Faculté de droit et science politique


Institut droit et économie de Périgueux

Cours de droit des contrats spéciaux


M. BARDET

Travaux dirigés
K. M. AMOUZOU

Séance n° 1
La qualification juridique

I. Rappels méthodologiques : le commentaire d’arrêt

A. Définition du commentaire d’arrêt

Attention : un commentaire n’est :


- ni une dissertation
- ni une paraphrase de la décision
- ni un développement purement descriptif ou encore un rappel de cours.

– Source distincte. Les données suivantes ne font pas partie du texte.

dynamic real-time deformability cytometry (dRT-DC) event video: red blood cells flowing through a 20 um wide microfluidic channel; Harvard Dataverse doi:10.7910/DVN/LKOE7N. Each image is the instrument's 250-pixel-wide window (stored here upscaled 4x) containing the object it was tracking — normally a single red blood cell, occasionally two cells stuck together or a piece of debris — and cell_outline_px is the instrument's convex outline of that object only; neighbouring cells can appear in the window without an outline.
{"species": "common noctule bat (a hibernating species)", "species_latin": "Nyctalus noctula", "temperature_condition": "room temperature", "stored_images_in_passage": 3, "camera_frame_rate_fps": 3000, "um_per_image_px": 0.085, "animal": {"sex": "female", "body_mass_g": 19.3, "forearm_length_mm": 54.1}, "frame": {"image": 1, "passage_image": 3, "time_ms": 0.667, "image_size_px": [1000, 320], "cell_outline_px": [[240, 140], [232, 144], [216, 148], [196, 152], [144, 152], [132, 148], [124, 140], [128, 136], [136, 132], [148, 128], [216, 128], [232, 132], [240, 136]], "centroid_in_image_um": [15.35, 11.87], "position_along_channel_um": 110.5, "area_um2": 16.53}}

Le commentaire d’arrêt consiste à étudier une question juridique soulevée à l’occasion d’un
litige particulier. L’objectif est de déterminer le problème posé et la façon dont il a été résolu.

B. Préparation du commentaire

La préparation du commentaire consiste à identifier (1), analyser (2) et apprécier (3) l’arrêt.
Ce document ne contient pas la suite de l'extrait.